Ahead of the anniversary of the people
power uprising, a youth group said that the failed promise of EDSA has laid the
fertile ground for the revival of authoritarianism and a revision of history. “As
working class millennials—community youth and young workers—we are witness to,
nay victims of, the disaster of three decades of EDSA democracy,” declared Ryan
Bocacao of PM-Kabataan, the youth wing of the militant Partido Manggagawa.
Tomorrow members of PM-Kabataan together
with workers from PM are joining a mass at the La Salle Greenhills sponsored by
the AMRSP and iDefend, and then later the rally at the People Power Monument.

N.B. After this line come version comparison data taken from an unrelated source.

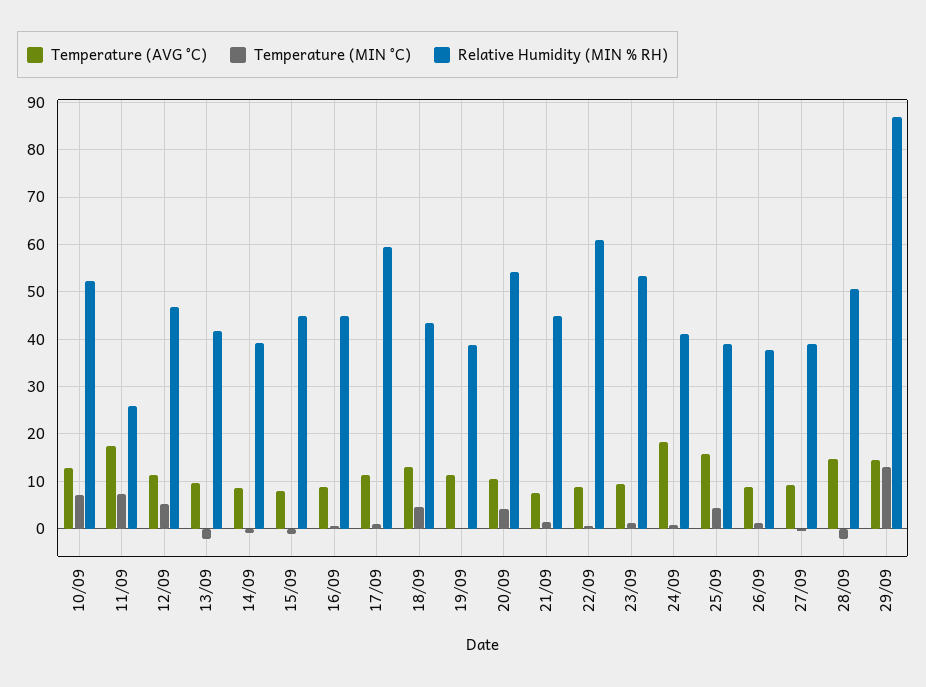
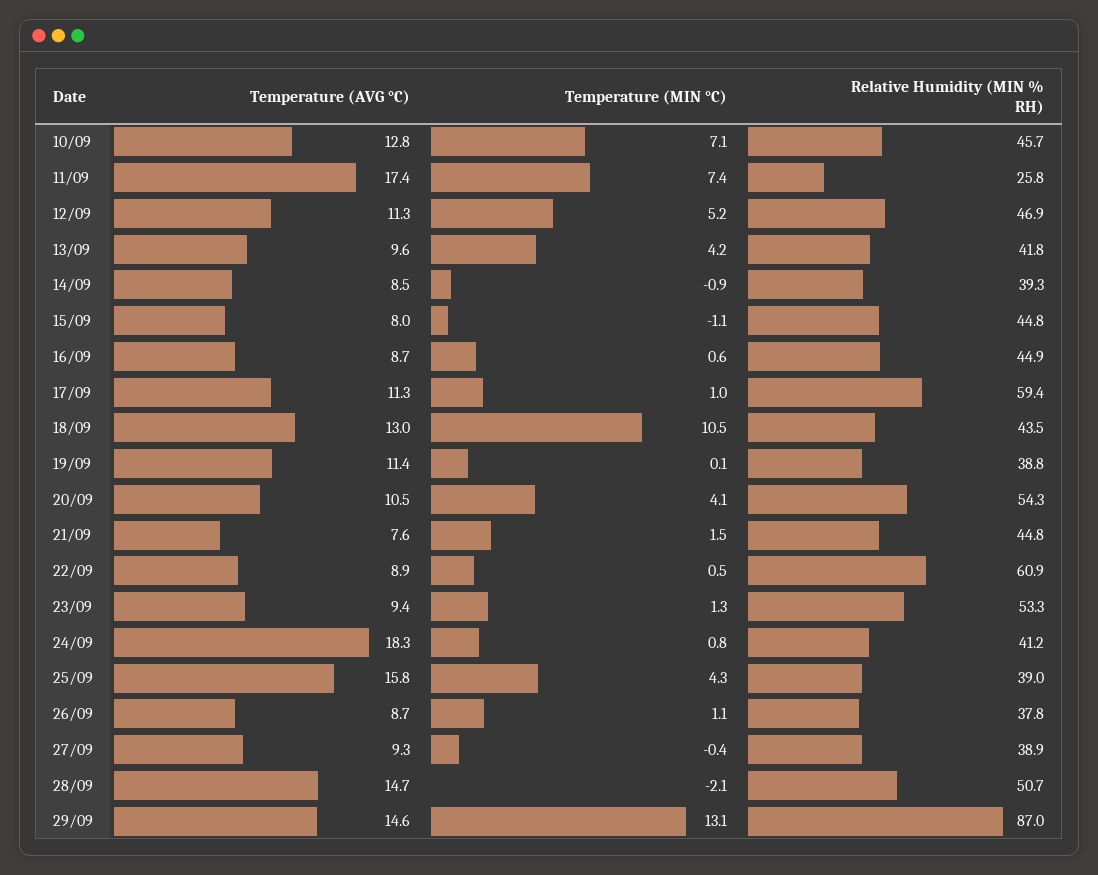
  {
    "Temperature (AVG °C)": {
      "10/09": 12.8,
      "11/09": 17.4,
      "12/09": 11.3,
      "13/09": 9.6,
      "14/09": 8.5,
      "15/09": 8,
      "16/09": 8.7,
      "17/09": 11.3,
      "18/09": 13,
      "19/09": 11.4,
      "20/09": 10.5,
      "21/09": 7.6,
      "22/09": 8.9,
      "23/09": 9.4,
      "24/09": 18.3,
      "25/09": 15.8,
      "26/09": 8.7,
      "27/09": 9.3,
      "28/09": 14.7,
      "29/09": 14.6
    },
    "Temperature (MIN °C)": {
      "10/09": 7.1,
      "11/09": 7.4,
      "12/09": 5.2,
-     "13/09": -2,
+     "13/09": 4.2,
      "14/09": -0.9,
      "15/09": -1.1,
      "16/09": 0.6,
      "17/09": 1,
-     "18/09": 4,
+     "18/09": 10.5,
      "19/09": 0.1,
      "20/09": 4.1,
      "21/09": 1.5,
      "22/09": 0.5,
      "23/09": 1.3,
      "24/09": 0.8,
      "25/09": 4.3,
      "26/09": 1.1,
      "27/09": -0.4,
      "28/09": -2.1,
      "29/09": 13.1
    },
    "Relative Humidity (MIN % RH)": {
-     "10/09": 52,
+     "10/09": 45.7,
      "11/09": 25.8,
      "12/09": 46.9,
      "13/09": 41.8,
      "14/09": 39.3,
      "15/09": 44.8,
      "16/09": 44.9,
      "17/09": 59.4,
      "18/09": 43.5,
      "19/09": 38.8,
      "20/09": 54.3,
      "21/09": 44.8,
      "22/09": 60.9,
      "23/09": 53.3,
      "24/09": 41.2,
      "25/09": 39,
      "26/09": 37.8,
      "27/09": 38.9,
      "28/09": 50.7,
      "29/09": 87
    }
  }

Meanwhile the PM chapter in Cebu is participating in a multisectoral rally at downtown
Gaisano Metro tomorrow afternoon.
Both PM and PM-Kabataan expressed
apprehension at the suppression of political dissent with the arrest of Sen.
Leila de Lima. “Workers defend civil liberties because political freedom is a
necessity in fighting for and winning labor demands,” Bocacao explained.
He added that “To those living in the
purgatory of the EDSA democracy, the hell of martial law is little comfort. No
surprise then that purveyors of fake news, creative imagination and alternative
facts are having a field day. EDSA’s epic fail created a vacuum that is being
filled by an authoritarian throwback.”
“Poverty, inequality and injustice have
persisted and plagued our country since 1986. True these were a pestilence even
during the Marcos dictatorship despite recent attempts to prettify the thingy
called martial law. The infamous infrastructure projects of Marcos which keeps
popping up on social media were no more than just opportunities to rob the
people while pushing generations of Filipinos deep into debt. The plunder of
the national treasury and the systematic human rights violations by the state still
have no parallel during the post-EDSA regimes. Abuse of power is necessarily
worse under a dictatorial regime which does not have to bother with the niceties
of due process, civil liberties, press freedom or a political opposition,” the
group insisted.
Bocacao averred that “All those
political—and social, we should not forget—contradictions during the 14 years
of the Marcos dictatorship finally exploded in that historic event called the
people power uprising. While the yearning for democracy was central to EDSA,
the cause of social justice—the demand of workers for rights, of peasants for
land, of students for reform, among others—was no less a key impetus. Yet under
the leadership of the Dilawan, to be exact the elite faction opposed to the
Marcos dictatorship, the democracy built after EDSA was only a caricature.”
“The EDSA democracy is a skeleton
without flesh. The formality is there but the substance is lacking. Elections
are a farce. Instead of an exercise in democracy, it is a rigodon for dynasties
and warlords. Regime after regime played deaf to the cry for social justice as globalization
dictated by the IMF and WTO was embraced. Cheap labor was used as come on for
foreign investors. Farmers buckled under the onslaught of cheap imports. Social
services suffered as the national budget was decimated by debt outlays, a big
part of which was to pay loans taken out by Marcos. With a bleak future in the
country, millions of Filipinos migrated despite all the sacrifices and
difficulties,” Bocacao stated.
He ended “Is a return to the past the
answer to the misery of the present? We say no, as young Filipinos who wish the
best for our country. Is it time to move on instead of celebrate EDSA as the
Duterte administration say? We say no, for we believe the real alternative is
to level up EDSA. People power is hollow without democratizing power. Empowering
the people—providing economic security to the masses and also their
participation in policy decisions—will pull the rug from underneath historical
revisionists and wannabee dictators.”